TEXT BLOCK:
Dan

Welcome to Sound Business Insights. I’m Dan Watkins. This episode’s about employment law updates 2024. This podcast is not intended to provide legal advice.

Neil

Dan, we’ve got some updates for our employer clients for changes that are coming at us for 2024. Why don’t we just start with minimum wage and changes to our sick pay policies?

Dan

Okay, sounds good. Let’s talk about minimum wage first. Don’t you wish it would just be that easy. We say minimum wage is $16 an hour and that’s it, but it’s never that easy. In California, it’s an employer. You have to know not only the state’s minimum wage, not only the county’s minimum wage, not only your area of town, your municipality. You got to check with everything to make sure you are at the right minimum wage price. And then on top of that, you have to figure out what industry you’re classified as because the minimum wage could be different for you in that regard. If you’re a fast food worker, it’s different. If you are in healthcare, it can be different. So yes, $16 an hour way above a lot of states, and there’s a lot more to know about minimum wage.

Neil

And Dan, there are some complications if your employees aren’t just in one place and they’re traveling around providing services in multiple locations.

Dan

That’s true too. I mean, your terms of employment, where they work or do they work? County, state, different states out of the country. Everybody wants a piece of the action when it comes to tax law and they’re part of the money. And so you have to have what we call conflict of law resolutions by your lawyer to tell you whether this qualifies for that or this does not qualify for that. And whether you get deductions, if you’re paying taxes in another jurisdiction, whether or not you’re paying the right amount. And this all turns into one thing that I think you should be focused on as an employer, and that is if your paycheck stub is wrong in any way off by a penny, off by a million, as I say, you could be subject to a class action lawsuit by having one of your employees, ex-employees even go into some lawyer’s office. They take a look at the paycheck and say, aha, he got this wrong. It technically should be this. And even though it’s not that big of a deal dollar wise, you could have some lawyer trying to get attorney’s fees out of you and filing a class action lawsuit because the pay stub was filed. Does that seem fair?

Neil

No. That seems like an opportunity for too many people to stick their hand into the back pocket of an employer for a seemingly small offense. Dan, is there a way that employers can protect themselves and take action to fix something if they find something minor that’s gone on?

PROBLEM DESCRIPTION:
Please continue the employment law podcast transcript above, starting right after Neil's last question.

DATA:
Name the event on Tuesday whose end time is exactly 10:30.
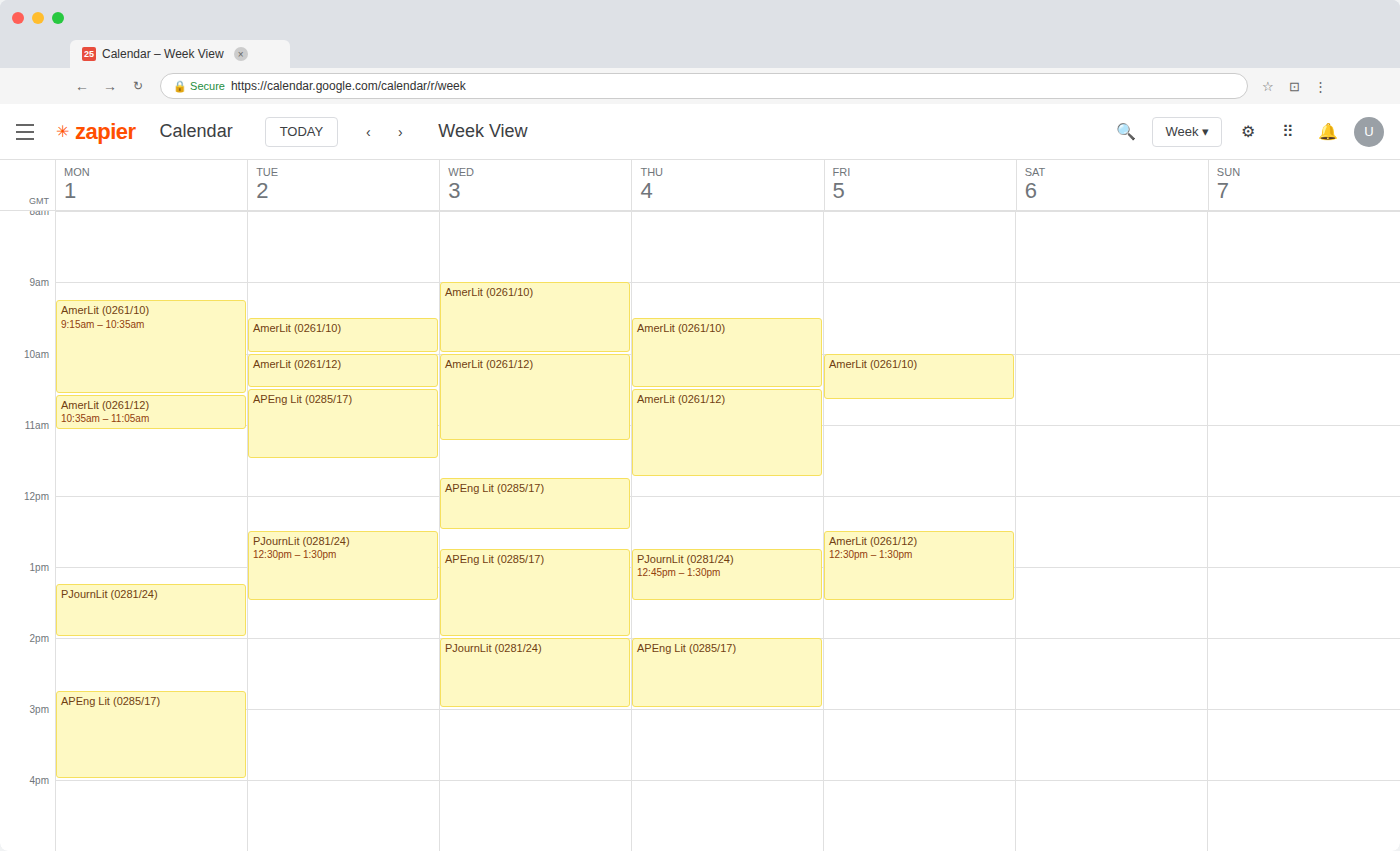
"AmerLit (0261/12)"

EXERCISE ANSWER:
Dan

Yeah, they could call us first. We have an HR department. You don’t have to pay a lawyer. His hourly rate, our paralegals, our HR team, they’re up to date on all these types of things. You can have your administrator or your office manager contact us and say, look what’s coming down the pipe. And we also do HR manuals, employee manuals, and they all have all that information in it. We’ll also review your paychecks. They’ll actually look at it, review those things, because really all of these laws come out every year on pay and increases and sick leave and leave for anyone under the sun who knows you when you’re sick, everything you can think of, it’s going to change all the time. And a lot of employers, they don’t go talk to their lawyers. They don’t want to spend 2000 bucks updating every year. Absolutely. When you could spend $200 calling one of our HR team or having one of your team call us and checking what’s in, what’s new, having a resource there. So you’re always on top of it.

Neil

So you mentioned sick pay, Dan, there’s been a change in the amount of sick pay hours and then in some of the ways that we’re going to be tracking it. What are some of those updates?

Dan

Well, sick pay is now a minimum of 40 hours. Wow. It’s very confusing. We just like saying PTO, but it’s sick pay. So old school owners of businesses like me would be thinking, well, that’s because you’re sick now. The definition of what sick is and what is, and you can’t ask it when you combine the other laws. You can’t ask why people are sick or how they’re sick or barely even ask for a doctor’s note. I mean, you have to be careful what you’re doing. So yeah, it’s 40 hours now. It accrues. You have to have so many days by the hundred 20th calendar day, there’s more technicalities than I can list right now. I’m just saying that you don’t call us, call somebody and get they’re real skinny on it and make sure you’re in compliance.

Neil

Absolutely. And this applies to part-time workers as well.

Dan

Yes, it does.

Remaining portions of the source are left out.